■ **Exercises to complete**
• 1. In the ESP8266 MQTT guide below, what software is listed as an alternative to the MQTTX client?
• 2. Quote the part of the ESP8266 MQTT guide between "Using MQTT on" and "inter-device message communication.", inclusive.

Using MQTT on ESP8266: A Quick Start Guide

Introduction

MQTT (Message Queuing Telemetry Transport) is a lightweight, publish/subscribe messaging protocol ideal for device communication in bandwidth-constrained and unreliable networks. In IoT applications, MQTT efficiently connects numerous distributed devices, facilitating inter-device message communication.

The ESP8266 module is popular for its low cost, compact size, and built-in Wi-Fi capabilities, making it an ideal choice for developers and hobbyists entering the world of IoT.

In this tutorial, we delve into using the ESP8266 Wi-Fi module and MQTT protocol to quickly set up and execute an IoT communication project. You will learn how to configure the ESP8266 module to connect to an MQTT broker and send and receive messages. Additionally, we will explore advanced topics such as TLS encryption to ensure secure and reliable IoT communications.

Project Setup

Environment Preparation

Before starting the project, you need to prepare the following hardware and software:

• Hardware:
  • 1 x NodeMCU ESP8266 development board
• Software:
  • Arduino IDE
  • MQTTX client (or other MQTT client)

■ **Data excerpt**
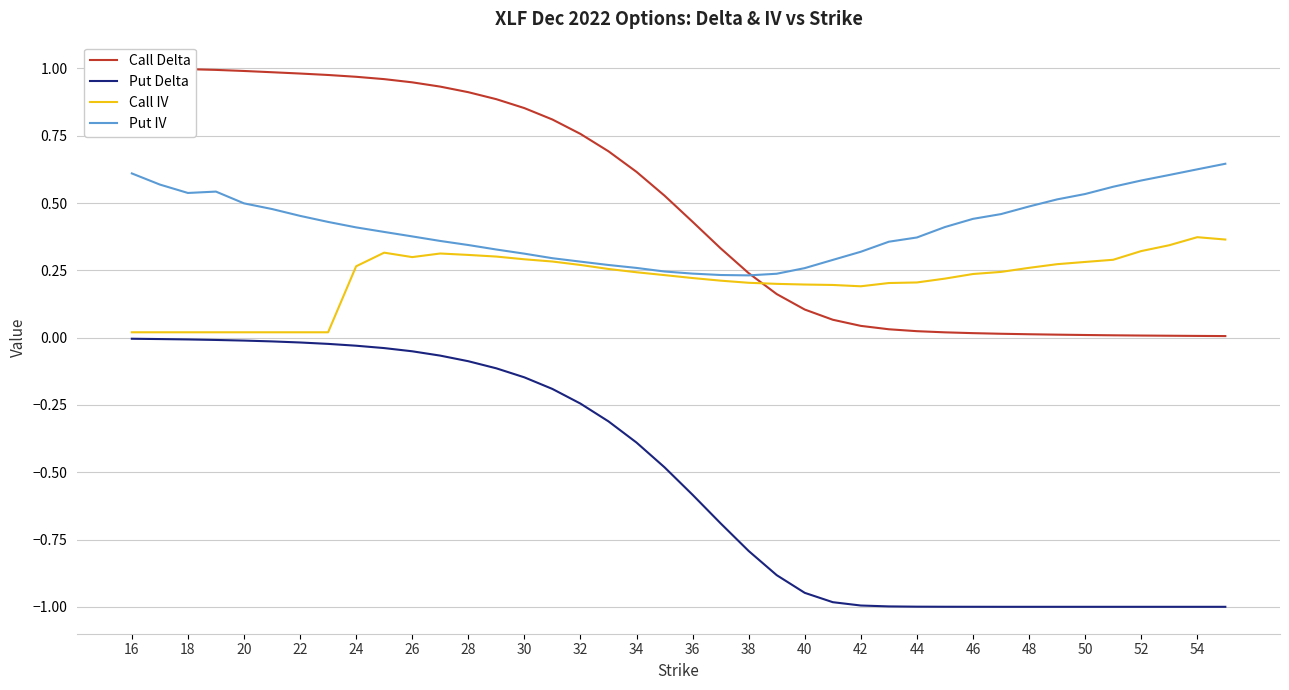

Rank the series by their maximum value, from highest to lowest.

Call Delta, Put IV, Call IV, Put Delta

■ **Exercise answers**
• 1. Any other MQTT client.

• 2.
Using MQTT on ESP8266: A Quick Start Guide

Introduction

MQTT (Message Queuing Telemetry Transport) is a lightweight, publish/subscribe messaging protocol ideal for device communication in bandwidth-constrained and unreliable networks. In IoT applications, MQTT efficiently connects numerous distributed devices, facilitating inter-device message communication.